Well, here we are at the end of February, and I'm doing fairly well with my challenge of reading twenty classics I've never read before from the list. (If you're interested, the list can be found here.)
It was interesting to compare the first book, based on stories Milne told to his son, and the second which was written as a sequel when Christopher Robin had apparently outgrown the stories and was off at school. The introduction and conclusion of House at Pooh Corner had an almost bittersweet quality. I noticed a similar contrast between Lewis Carroll's Alice's Adventures in Wonderland (which I read last year) and Through the Looking Glass, which I finished last week. Alice is rather obnoxious in the first, and more mature and likable in the second. There's much more structure in Looking Glass--it's based on a chess game (as wacky as Wonderland seems, Carroll was a mathematician, and there is a sort of logic to the fantasy world), and it's clear when Alice moves from one square to the next as a pawn. Similarly, Milne's second novel shows more structure, written for a public audience as opposed to a record of oral stories written down for one child. Movie adaptations of both seem to have blended the two books together. The talking flowers and Tweedle Dee and Tweedle Dum, who appear in the Disney film, are from the second book, for instance. As a companion, I read a short biography on Carroll, Lewis Carroll in Wonderland by Stephanie Stoffel, which gave a good overview of his life and a lot of photos. The thing most people know about Carroll is that he liked to photograph children--was in fact one of the most renowned children's photographers of his day--and seemed to have a fondness for spending time with children that was questionable for a single man. It seems his friendship with Alice Liddell, on whom Alice is based, ended abruptly before the book was published. He kept a daily journal, but a niece tore the pages referring to whatever happened between him and the Liddell girls out. One theory is that Alice got to be close to marriagable age and it was no longer appropriate for her to spend time with an unmarried man. There is also a theory that he may have been in love with her and interested in marraige (which wouldn't have been unheard of at the time, despite the age difference), though he was not a suitable suitor due to the class difference (Mrs. Liddell was socially ambitious).
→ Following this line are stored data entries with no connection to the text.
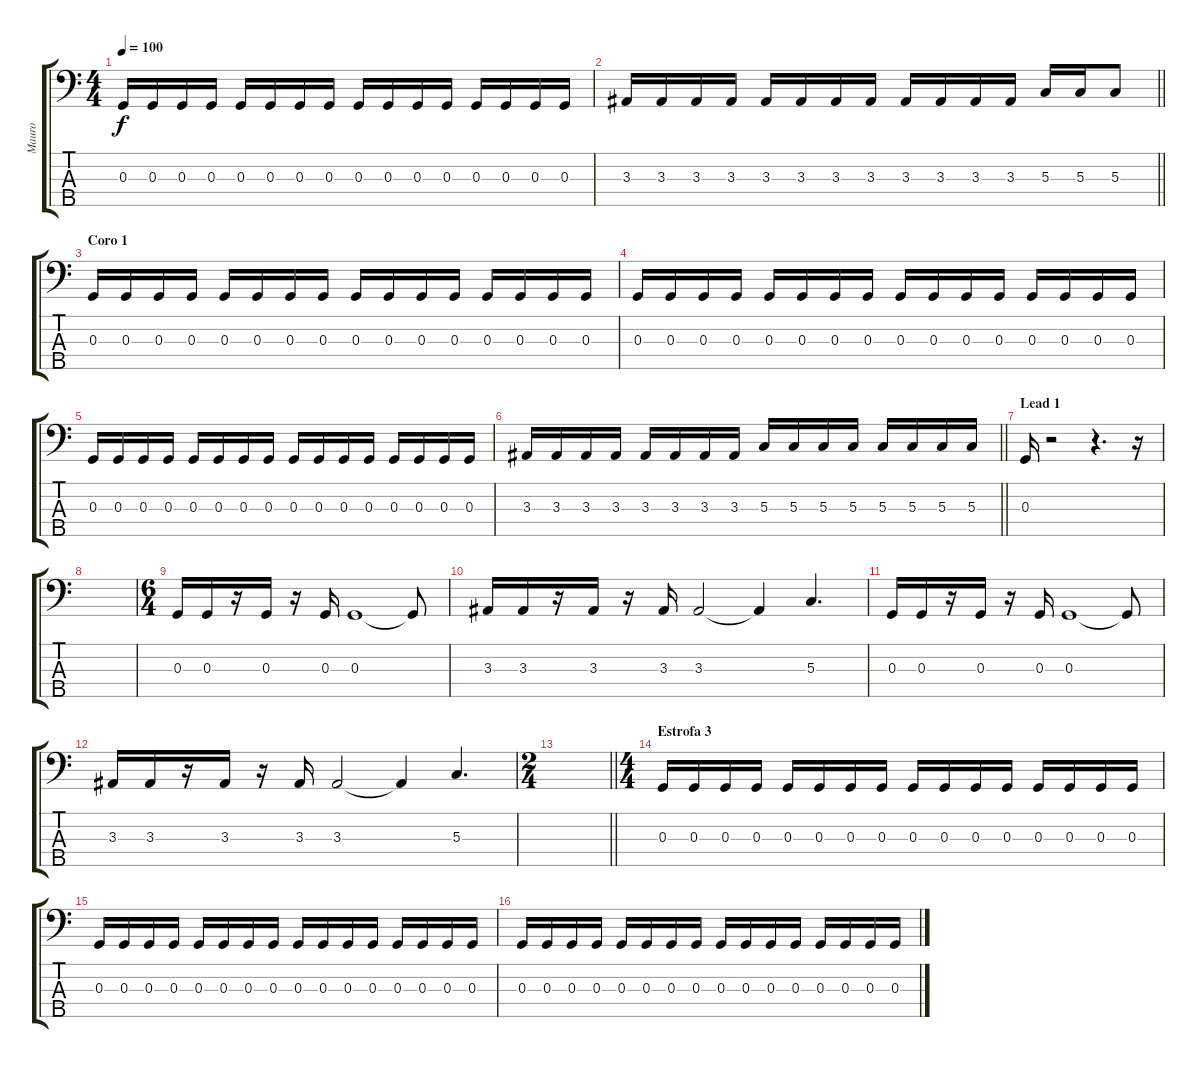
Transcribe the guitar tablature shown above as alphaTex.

\track ("Mauro" "Mauro") {instrument electricbasspick}
\staff {score tabs}
\tuning (F2 C2 G1 D1 A0) {hide}
\ts (4 4)
\tempo 100
\clef f4
\ks c
0.3.16{dy f} 0.3.16 0.3.16 0.3.16 0.3.16 0.3.16 0.3.16 0.3.16 0.3.16 0.3.16 0.3.16 0.3.16 0.3.16 0.3.16 0.3.16 0.3.16 |
\barLineRight lightlight
3.3.16 3.3.16 3.3.16 3.3.16 3.3.16 3.3.16 3.3.16 3.3.16 3.3.16 3.3.16 3.3.16 3.3.16 5.3.16 5.3.16 5.3.8 |
\section ("" "Coro 1")
0.3.16 0.3.16 0.3.16 0.3.16 0.3.16 0.3.16 0.3.16 0.3.16 0.3.16 0.3.16 0.3.16 0.3.16 0.3.16 0.3.16 0.3.16 0.3.16 |
0.3.16 0.3.16 0.3.16 0.3.16 0.3.16 0.3.16 0.3.16 0.3.16 0.3.16 0.3.16 0.3.16 0.3.16 0.3.16 0.3.16 0.3.16 0.3.16 |
0.3.16 0.3.16 0.3.16 0.3.16 0.3.16 0.3.16 0.3.16 0.3.16 0.3.16 0.3.16 0.3.16 0.3.16 0.3.16 0.3.16 0.3.16 0.3.16 |
\barLineRight lightlight
3.3.16 3.3.16 3.3.16 3.3.16 3.3.16 3.3.16 3.3.16 3.3.16 5.3.16 5.3.16 5.3.16 5.3.16 5.3.16 5.3.16 5.3.16 5.3.16 |
\section ("" "Lead 1")
0.3.16 r.2 r.4{d} r.16 |
|
\ts (6 4)
0.3.16 0.3.16 r.16 0.3.16 r.16 0.3.16 0.3.1 0.3{t}.8 |
3.3.16 3.3.16 r.16 3.3.16 r.16 3.3.16 3.3.2 3.3{t}.4 5.3.4{d} |
0.3.16 0.3.16 r.16 0.3.16 r.16 0.3.16 0.3.1 0.3{t}.8 |
3.3.16 3.3.16 r.16 3.3.16 r.16 3.3.16 3.3.2 3.3{t}.4 5.3.4{d} |
\ts (2 4)
\barLineRight lightlight
|
\ts (4 4)
\section ("" "Estrofa 3")
0.3.16 0.3.16 0.3.16 0.3.16 0.3.16 0.3.16 0.3.16 0.3.16 0.3.16 0.3.16 0.3.16 0.3.16 0.3.16 0.3.16 0.3.16 0.3.16 |
0.3.16 0.3.16 0.3.16 0.3.16 0.3.16 0.3.16 0.3.16 0.3.16 0.3.16 0.3.16 0.3.16 0.3.16 0.3.16 0.3.16 0.3.16 0.3.16 |
0.3.16 0.3.16 0.3.16 0.3.16 0.3.16 0.3.16 0.3.16 0.3.16 0.3.16 0.3.16 0.3.16 0.3.16 0.3.16 0.3.16 0.3.16 0.3.16
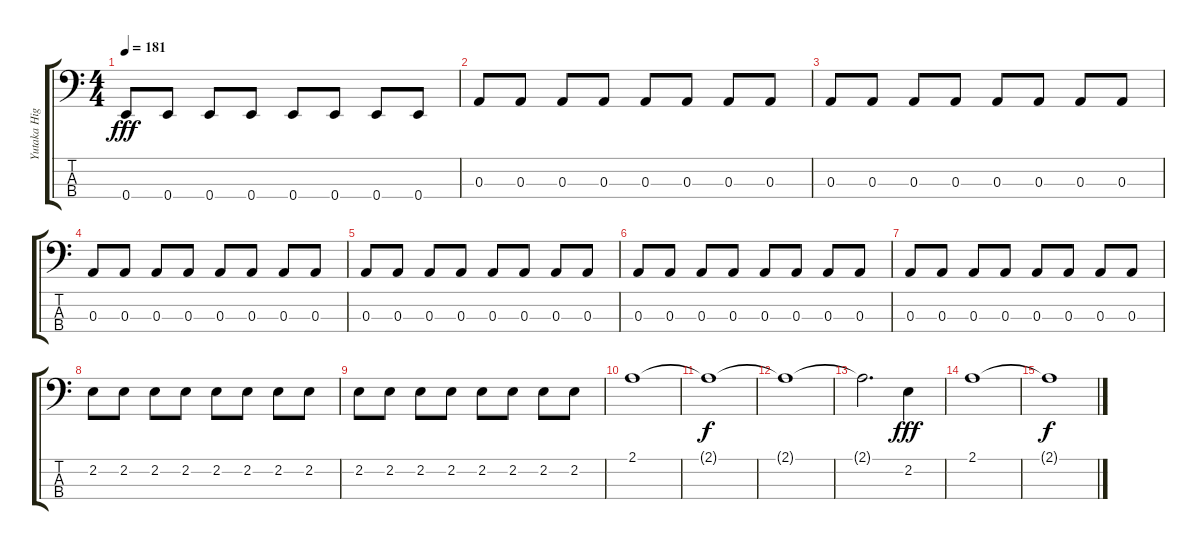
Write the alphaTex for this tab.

\track ("Yutaka Higuchi" "Yutaka Hig") {instrument electricbasspick}
\staff {score tabs}
\tuning (G2 D2 A1 E1) {hide}
\ts (4 4)
\tempo 181
\clef f4
\ks c
0.4.8{dy fff} 0.4.8 0.4.8 0.4.8 0.4.8 0.4.8 0.4.8 0.4.8 |
0.3.8 0.3.8 0.3.8 0.3.8 0.3.8 0.3.8 0.3.8 0.3.8 |
0.3.8 0.3.8 0.3.8 0.3.8 0.3.8 0.3.8 0.3.8 0.3.8 |
0.3.8 0.3.8 0.3.8 0.3.8 0.3.8 0.3.8 0.3.8 0.3.8 |
0.3.8 0.3.8 0.3.8 0.3.8 0.3.8 0.3.8 0.3.8 0.3.8 |
0.3.8 0.3.8 0.3.8 0.3.8 0.3.8 0.3.8 0.3.8 0.3.8 |
0.3.8 0.3.8 0.3.8 0.3.8 0.3.8 0.3.8 0.3.8 0.3.8 |
2.2.8 2.2.8 2.2.8 2.2.8 2.2.8 2.2.8 2.2.8 2.2.8 |
2.2.8 2.2.8 2.2.8 2.2.8 2.2.8 2.2.8 2.2.8 2.2.8 |
2.1.1 |
2.1{t}.1{dy f} |
2.1{t}.1 |
2.1{t}.2{d} 2.2.4{dy fff} |
2.1.1 |
2.1{t}.1{dy f}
The third classic on the list I read was the novella Breakfast at Tiffany's by Truman Capote. The book is much more liberal than the Audrey Hepburn movie, and more poignant with a very different ending. It reminded me a bit of a modern-day Camille by Dumas fils. (the basis for my favorite opera, La Traviata) in both plot and overall structure. The most notable difference to me when compared to the movie were the frequent, casual references to lesbianism--I can't imagine that being in an Audrey Hepburn movie. the edition I read also contained a few other short stories by Capote which are worth reading because they show his strength for character-driven short stories.
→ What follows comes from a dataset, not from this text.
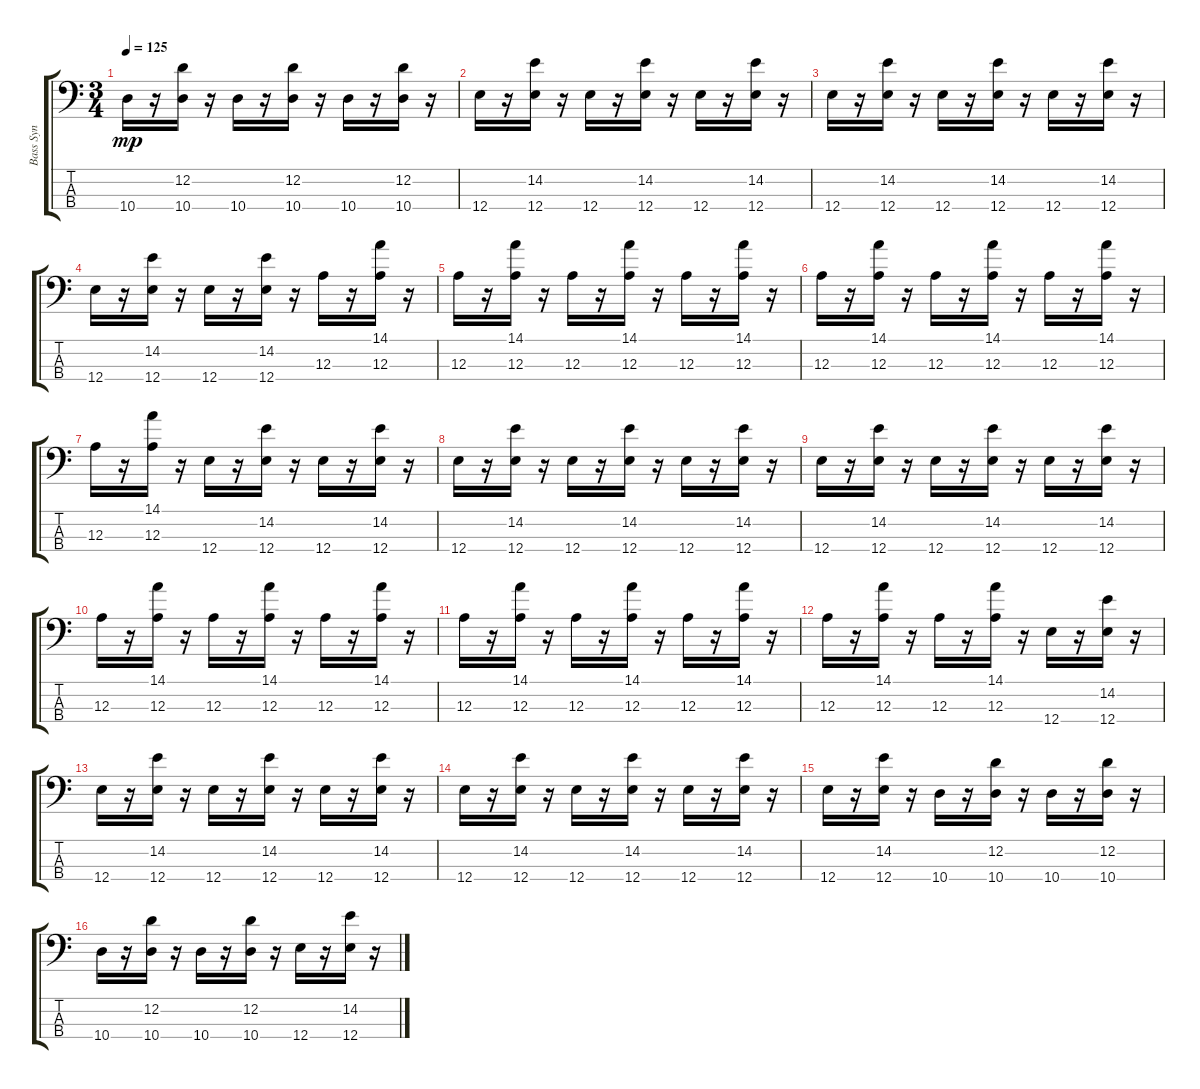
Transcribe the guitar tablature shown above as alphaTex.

I supposed my conclusion so far on the Classics Challenge is that while reading a work by a classic author is good, reading two or three gives you a better understanding. I know that isn't a very profound observation, as it seems rather obvious. I guess another way to put it is that being widely read doesn't necessarily mean a wide variety of different authors, but rather a deeper understanding of each author. however, I think you do need to read broadly to find the authors you want to read more of, and be open to all types of books. You never know what you might end up liking.
I started the next book on the list, Agatha Christie's Murder on the Orient Express, last night. Though only two chapters in, I think she's another author I'll want to read several books by. Seems the goal of 20 books on that list (which lists one book by each of 150 classic authors) is going to be a bigger challenge than I thought, but a worthwhile one.